Provider contract testing

from worldforge.providers import MockProvider
from worldforge.testing import assert_provider_contract

report = assert_provider_contract(MockProvider())
print(report.to_dict())

For score providers, pass provider-specific score payloads so the helper can exercise score_actions(...):

report = assert_provider_contract(
    provider,
    score_info={"observation": [[0.0]], "goal": [[1.0]]},
    score_action_candidates=[[[[0.0]]]],
)

For policy providers, pass provider-specific policy observations:

report = assert_provider_contract(provider, policy_info=policy_info)

Public failure modes

WorldForge uses three public exception families for runtime workflows:

  • WorldForgeError: invalid caller input, invalid model values, unsupported formats, and invalid local configuration values.
  • WorldStateError: malformed persisted state or provider-supplied world state that cannot be safely restored or applied, including invalid scene-object maps.
  • ProviderError: provider credentials, transport failures, unsupported provider operations, malformed upstream responses, provider-specific input limits, optional dependency failures, and malformed model score or policy outputs.

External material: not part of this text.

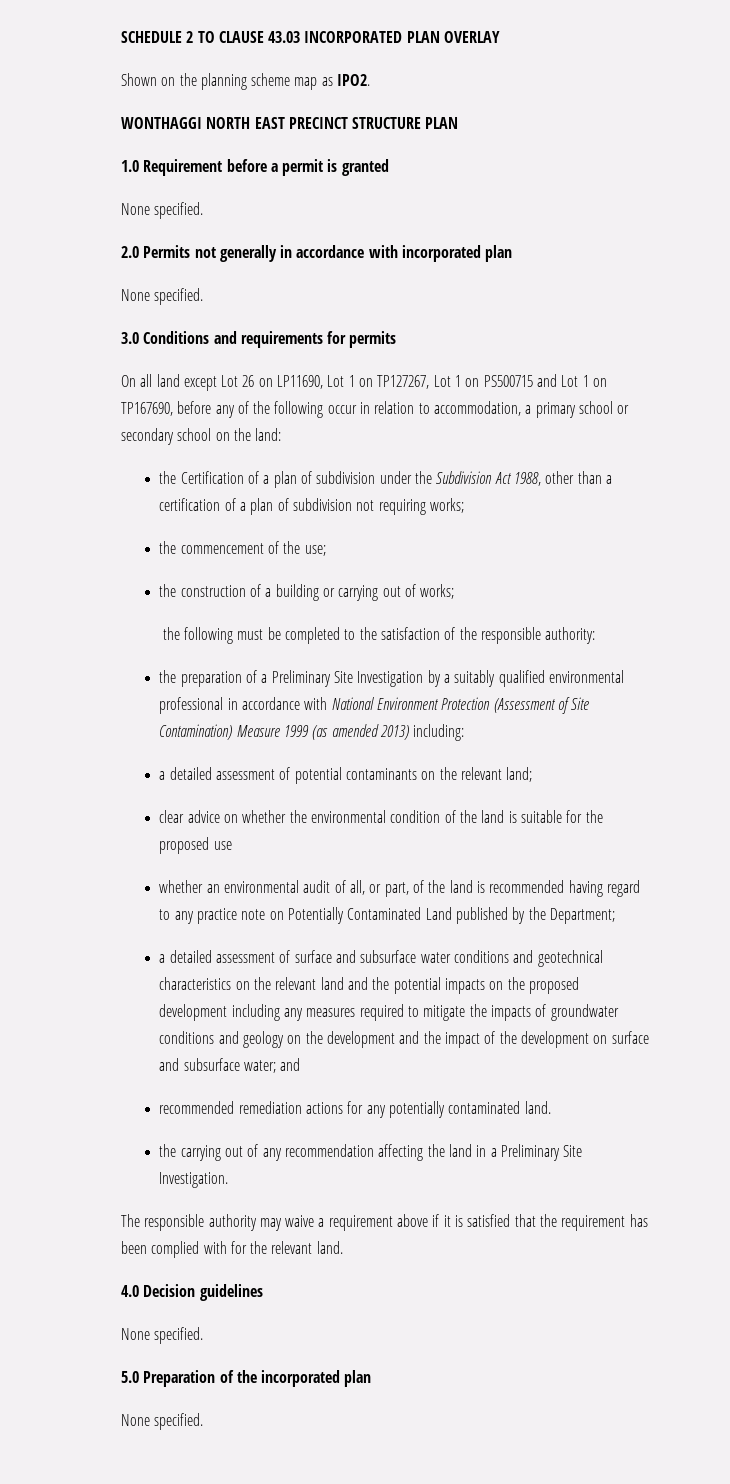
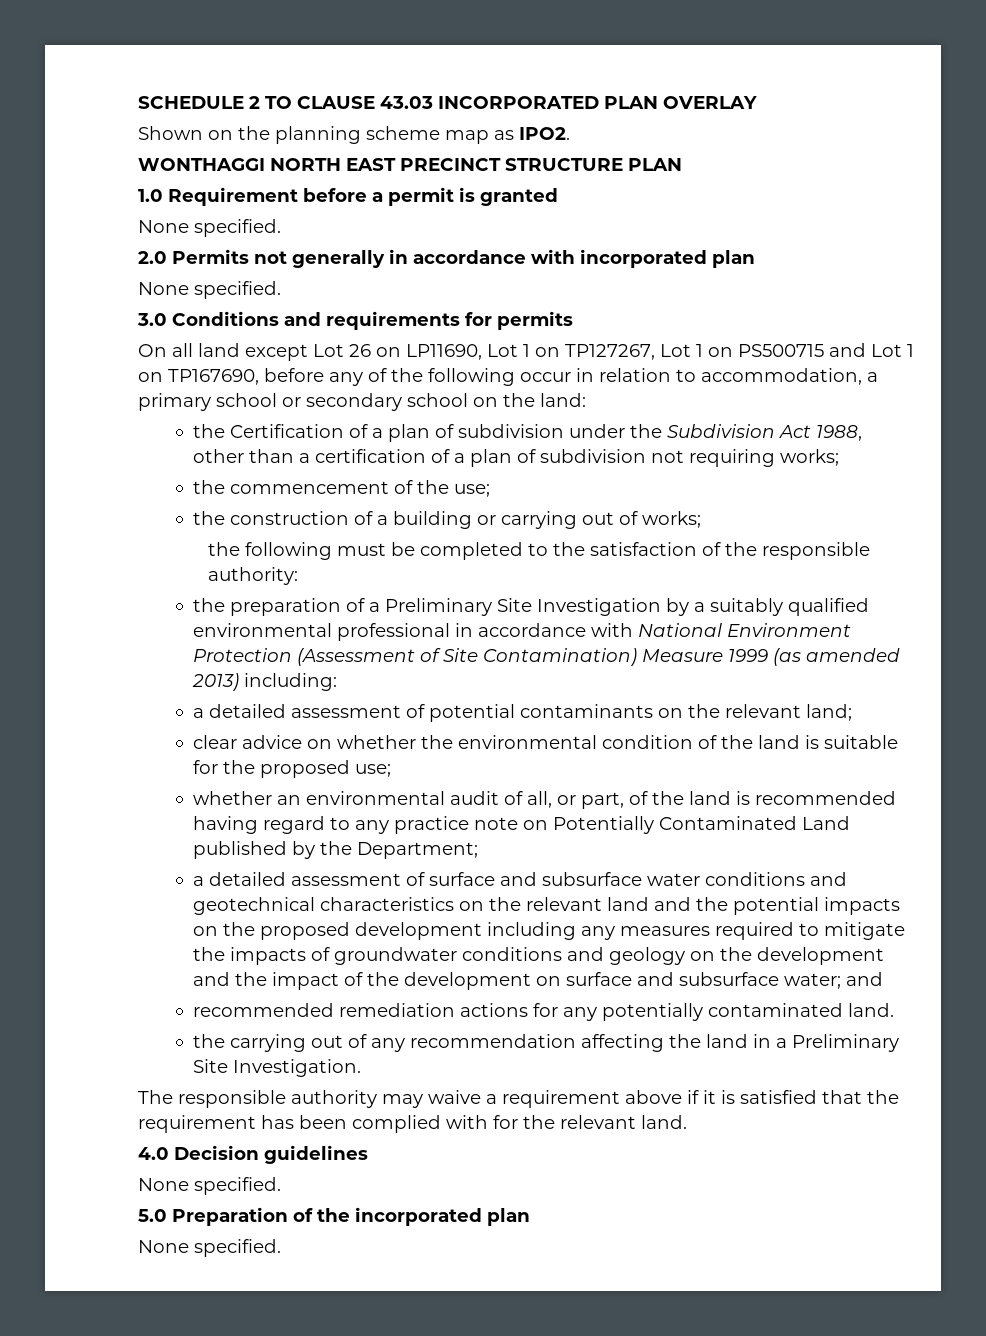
[213,841,232,850] use -> [355,764,392,777] use;

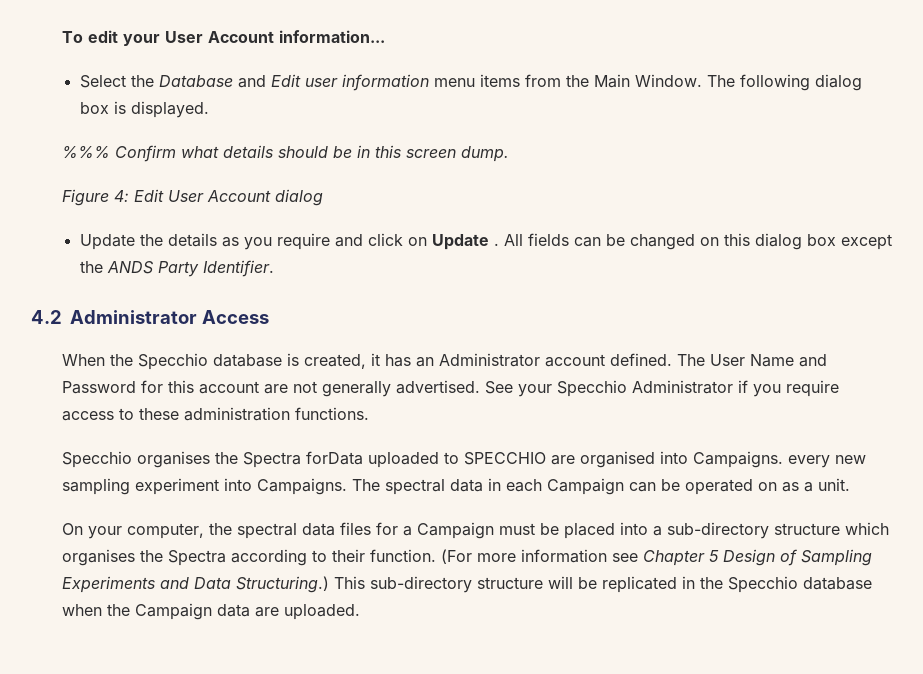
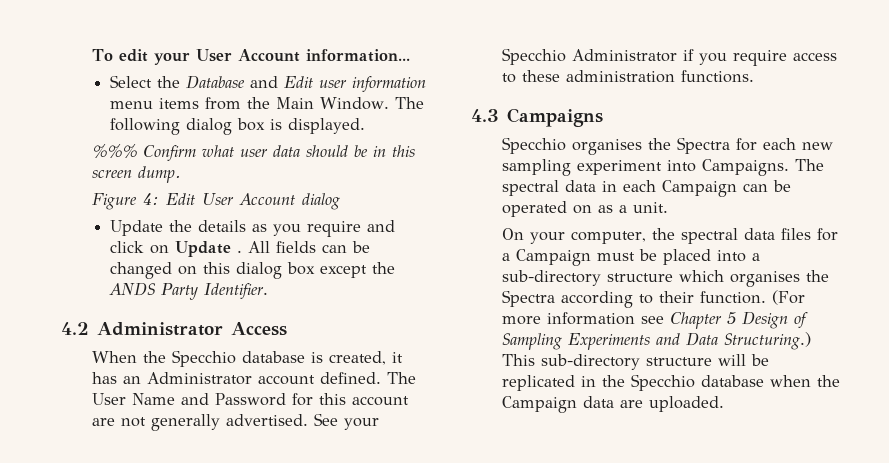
[223,145,274,158] details -> [240,145,301,157] user data
(370, 413) none -> [471,108,604,127] // 4.3 Campaigns
[306,451,831,468] forData uploaded to SPECCHIO are organised into Campaigns. every -> [736,138,797,151] for each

Provider-facing workflows fail before returning partial results:

from worldforge import Action, WorldForge
from worldforge.providers import ProviderError

forge = WorldForge()
world_state = {"step": 0, "scene": {"objects": {}}}

try:
    prediction = forge.predict(
        world_state,
        Action.move_to(0.1, 0.5, 0.0),
        steps=1,
        provider="mock",
    )
except ProviderError as exc:
    # Inspect emitted ProviderEvent records for transport status and attempts.
    raise

Important boundary checks:

  • Position, Rotation, request policies, provider events, embeddings, score results, policy results, and prediction payload metrics reject non-finite numbers.
  • Action.parameters, SceneObject.metadata, provider-event metadata, score metadata, policy raw actions, policy metadata, and prediction payload state/metadata reject non-JSON-native values rather than accepting object instances that only fail at persistence time.
  • Evaluation and benchmark result objects validate finite metrics, score ranges, coherent counts, and JSON-native metrics before JSON, Markdown, or CSV artifacts are rendered.
  • Provider-supplied world state rejects scene-object keys that disagree with embedded object IDs.
  • LeWorldModel scoring requires pixels, goal, and action info fields, action candidates shaped as (batch=1, samples, horizon, action_dim), optional stable_worldmodel and torch runtime dependencies, one returned score per candidate sample, and finite model scores.